Mrs. Hartel shook her head regretfully. “I’m very sorry it was Cheney.” Allan related the incident of the meeting, the struggle, and the confession.
“I think you acted rightly,” said Mrs. Hartel. “It will be as well to say nothing more about it.”
“Do you really think,” asked Edith, “that he took the plates on his father’s account—because he was afraid the pictures might prove something against his father?”
“I don’t know,” said Allan. “He wouldn’t confess—and I didn’t much care to make him. Anyway, I’m quite sure his father had nothing to do with the fire. Mr. Dobbs doesn’t think it was set afire, and the factory people don’t either.”
“I’m glad,” said Edith. “It seems dreadful to think of—any one deliberately setting fire to a building.”

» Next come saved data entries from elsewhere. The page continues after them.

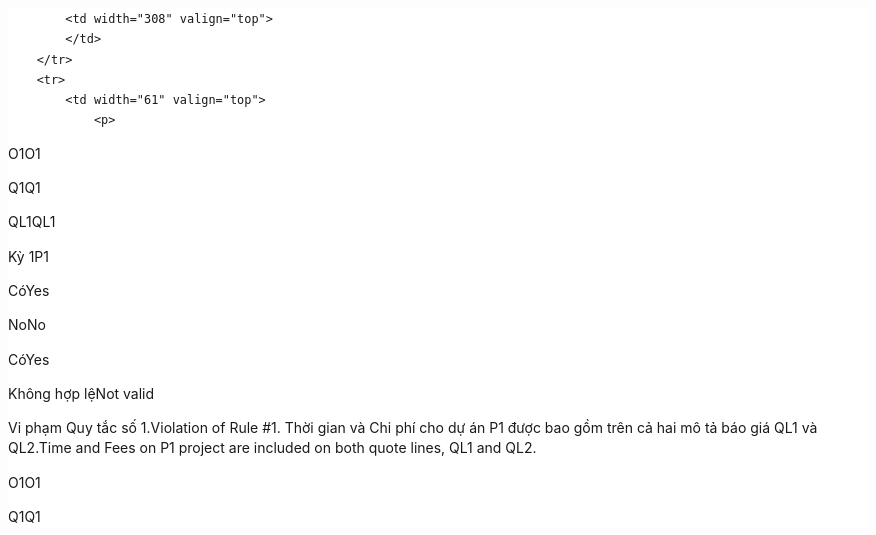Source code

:             <td width="308" valign="top">
            </td>
        </tr>
        <tr>
            <td width="61" valign="top">
                <p>
<span data-ttu-id="1a7c0-198">O1</span><span class="sxs-lookup"><span data-stu-id="1a7c0-198">O1</span></span> </p>
            </td>
            <td width="41" valign="top">
                <p>
<span data-ttu-id="1a7c0-199">Q1</span><span class="sxs-lookup"><span data-stu-id="1a7c0-199">Q1</span></span> </p>
            </td>
            <td width="42" valign="top">
                <p>
<span data-ttu-id="1a7c0-200">QL1</span><span class="sxs-lookup"><span data-stu-id="1a7c0-200">QL1</span></span> </p>
            </td>
            <td width="42" valign="top">
                <p>
<span data-ttu-id="1a7c0-201">Kỳ 1</span><span class="sxs-lookup"><span data-stu-id="1a7c0-201">P1</span></span> </p>
            </td>
            <td width="48" valign="top">
                <p>
<span data-ttu-id="1a7c0-202">Có</span><span class="sxs-lookup"><span data-stu-id="1a7c0-202">Yes</span></span> </p>
            </td>
            <td width="48" valign="top">
                <p>
<span data-ttu-id="1a7c0-203">No</span><span class="sxs-lookup"><span data-stu-id="1a7c0-203">No</span></span> </p>
            </td>
            <td width="42" valign="top">
                <p>
<span data-ttu-id="1a7c0-204">Có</span><span class="sxs-lookup"><span data-stu-id="1a7c0-204">Yes</span></span> </p>
            </td>
            <td width="54" rowspan="2" valign="top">
                <p>
<span data-ttu-id="1a7c0-205">Không hợp lệ</span><span class="sxs-lookup"><span data-stu-id="1a7c0-205">Not valid</span></span> </p>
            </td>
            <td width="308" rowspan="2" valign="top">
                <p>
<span data-ttu-id="1a7c0-206">Vi phạm Quy tắc số 1.</span><span class="sxs-lookup"><span data-stu-id="1a7c0-206">Violation of Rule #1.</span></span> <span data-ttu-id="1a7c0-207">Thời gian và Chi phí cho dự án P1 được bao gồm trên cả hai mô tả báo giá QL1 và QL2.</span><span class="sxs-lookup"><span data-stu-id="1a7c0-207">Time and Fees on P1 project are included on both quote lines, QL1 and QL2.</span></span>
                </p>
            </td>
        </tr>
        <tr>
            <td width="61" valign="top">
                <p>
<span data-ttu-id="1a7c0-208">O1</span><span class="sxs-lookup"><span data-stu-id="1a7c0-208">O1</span></span> </p>
            </td>
            <td width="41" valign="top">
                <p>
<span data-ttu-id="1a7c0-209">Q1</span><span class="sxs-lookup"><span data-stu-id="1a7c0-209">Q1</span></span> </p>
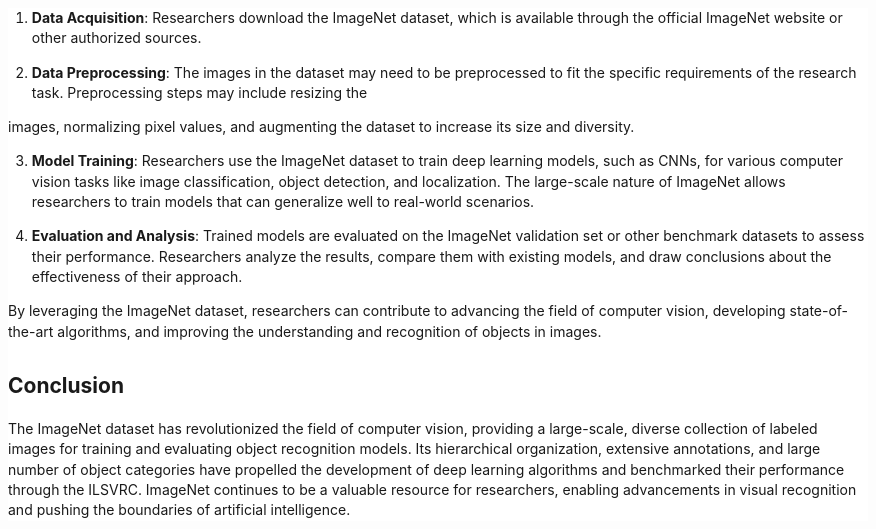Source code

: 1. **Data Acquisition**: Researchers download the ImageNet dataset, which is available through the official ImageNet website or other authorized sources.

2. **Data Preprocessing**: The images in the dataset may need to be preprocessed to fit the specific requirements of the research task. Preprocessing steps may include resizing the

 images, normalizing pixel values, and augmenting the dataset to increase its size and diversity.

3. **Model Training**: Researchers use the ImageNet dataset to train deep learning models, such as CNNs, for various computer vision tasks like image classification, object detection, and localization. The large-scale nature of ImageNet allows researchers to train models that can generalize well to real-world scenarios.

4. **Evaluation and Analysis**: Trained models are evaluated on the ImageNet validation set or other benchmark datasets to assess their performance. Researchers analyze the results, compare them with existing models, and draw conclusions about the effectiveness of their approach.

By leveraging the ImageNet dataset, researchers can contribute to advancing the field of computer vision, developing state-of-the-art algorithms, and improving the understanding and recognition of objects in images.

## Conclusion

The ImageNet dataset has revolutionized the field of computer vision, providing a large-scale, diverse collection of labeled images for training and evaluating object recognition models. Its hierarchical organization, extensive annotations, and large number of object categories have propelled the development of deep learning algorithms and benchmarked their performance through the ILSVRC. ImageNet continues to be a valuable resource for researchers, enabling advancements in visual recognition and pushing the boundaries of artificial intelligence.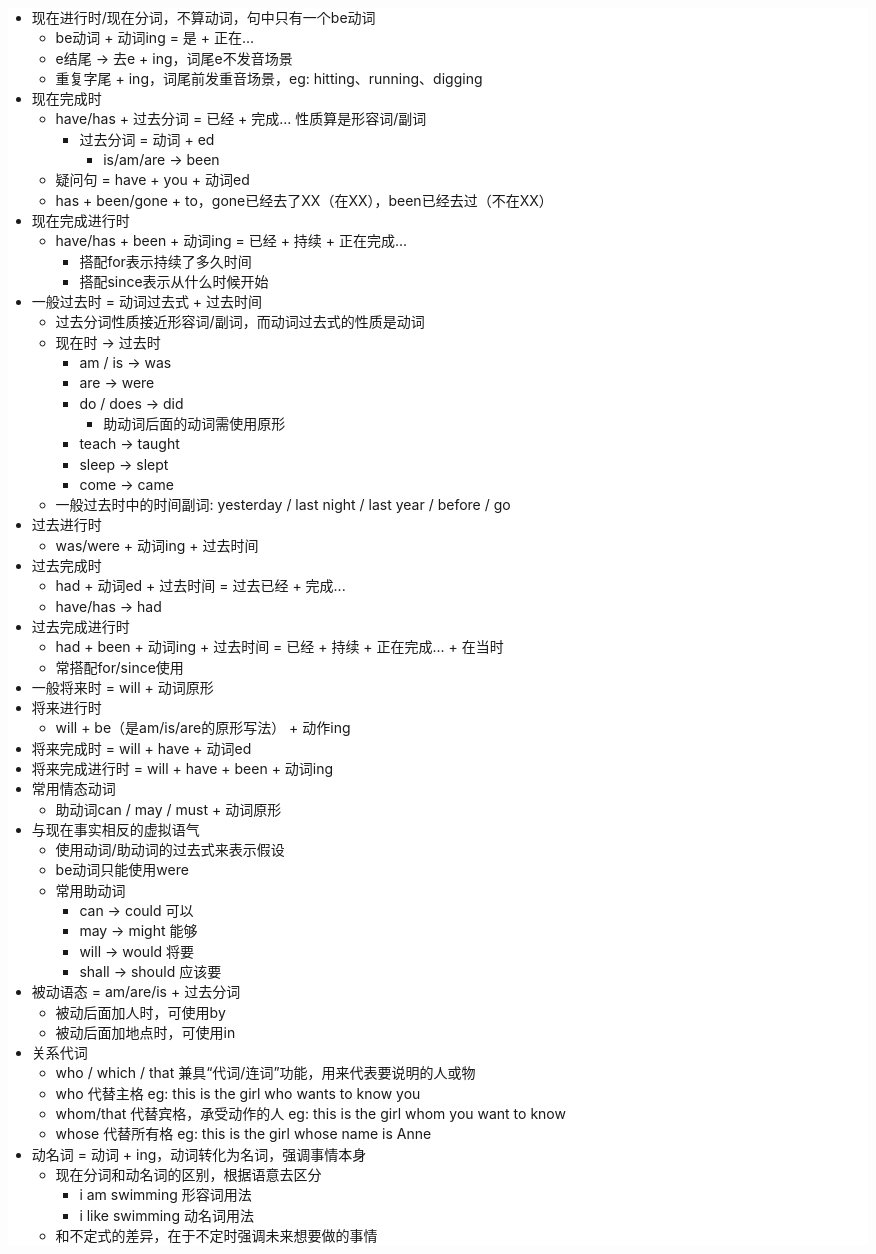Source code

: - 现在进行时/现在分词，不算动词，句中只有一个be动词
  - be动词 + 动词ing = 是 + 正在...
  - e结尾 -> 去e + ing，词尾e不发音场景
  - 重复字尾 + ing，词尾前发重音场景，eg: hitting、running、digging
- 现在完成时
  - have/has + 过去分词 = 已经 + 完成... 性质算是形容词/副词
    - 过去分词 = 动词 + ed
      - is/am/are -> been
  - 疑问句 = have + you + 动词ed
  - has + been/gone + to，gone已经去了XX（在XX），been已经去过（不在XX）
- 现在完成进行时
  - have/has + been + 动词ing = 已经 + 持续 + 正在完成...
    - 搭配for表示持续了多久时间
    - 搭配since表示从什么时候开始
- 一般过去时 = 动词过去式 + 过去时间
  - 过去分词性质接近形容词/副词，而动词过去式的性质是动词
  - 现在时 -> 过去时
    - am / is -> was
    - are -> were
    - do / does -> did
      - 助动词后面的动词需使用原形
    - teach -> taught
    - sleep -> slept
    - come -> came
  - 一般过去时中的时间副词: yesterday / last night / last year / before / go
- 过去进行时
  - was/were + 动词ing + 过去时间
- 过去完成时
  - had + 动词ed + 过去时间 = 过去已经 + 完成...
  - have/has -> had
- 过去完成进行时
  - had + been + 动词ing + 过去时间 = 已经 + 持续 + 正在完成... + 在当时
  - 常搭配for/since使用
- 一般将来时 = will + 动词原形
- 将来进行时
  - will + be（是am/is/are的原形写法） + 动作ing
- 将来完成时 = will + have + 动词ed
- 将来完成进行时 = will + have + been + 动词ing
- 常用情态动词
  - 助动词can / may / must + 动词原形
- 与现在事实相反的虚拟语气
  - 使用动词/助动词的过去式来表示假设
  - be动词只能使用were
  - 常用助动词
    - can -> could 可以
    - may -> might 能够
    - will -> would 将要
    - shall -> should 应该要
- 被动语态 = am/are/is + 过去分词
  - 被动后面加人时，可使用by
  - 被动后面加地点时，可使用in
- 关系代词
  - who / which / that 兼具“代词/连词”功能，用来代表要说明的人或物
  - who 代替主格 eg: this is the girl who wants to know you
  - whom/that 代替宾格，承受动作的人 eg: this is the girl whom you want to know
  - whose 代替所有格 eg: this is the girl whose name is Anne
- 动名词 = 动词 + ing，动词转化为名词，强调事情本身
  - 现在分词和动名词的区别，根据语意去区分
    - i am swimming 形容词用法
    - i like swimming 动名词用法
  - 和不定式的差异，在于不定时强调未来想要做的事情

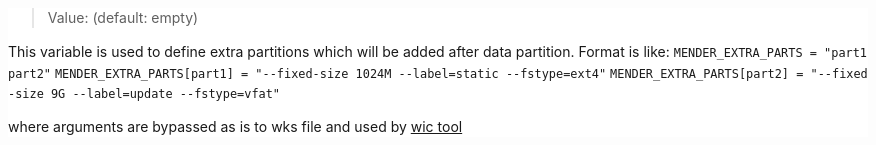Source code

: > Value: <Extra partitions list> (default: empty)

This variable is used to define extra partitions which will be added after data partition.
Format is like:
`MENDER_EXTRA_PARTS = "part1 part2"`
`MENDER_EXTRA_PARTS[part1] = "--fixed-size 1024M --label=static --fstype=ext4"`
`MENDER_EXTRA_PARTS[part2] = "--fixed-size 9G --label=update --fstype=vfat"`

where arguments are bypassed as is to wks file and used by  [wic tool](https://www.yoctoproject.org/docs/2.4.2/dev-manual/dev-manual.html#creating-partitioned-images-using-wic)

Dr. Hartel did not reach home until late that night, but Allan waited up for him. He wanted to tell the news himself.
The next morning he hurried over to Owen’s and to Detective Dobbs’s house. Dobbs only remarked, “I thought so.” The detective seemed to take it for granted that Cheney would go unpunished. “But he should be thrashed for it,” he said, and added: “How about Sporty’s picture?”
“I think it is going to be good,” Allan replied. “I’ll fetch you a proof to-day.” He could see that Dobbs was more interested in Sporty’s picture than in anything else, though he seemed to enjoy all of the proofs of the pictures made in New York which Allan had to show him that afternoon.
Meanwhile, Allan had gone to the factory superintendent and delivered the plates to him. The superintendent was delighted.
“I don’t know whether they are going to be of any use to us,” he said, “but I hated to lose them that way, and they may be very important. Matling!” called the superintendent to a man at a desk in the corner of the factory office, “make out a check to young Hartel for fifty dollars, and take it in to Mr. Ames.”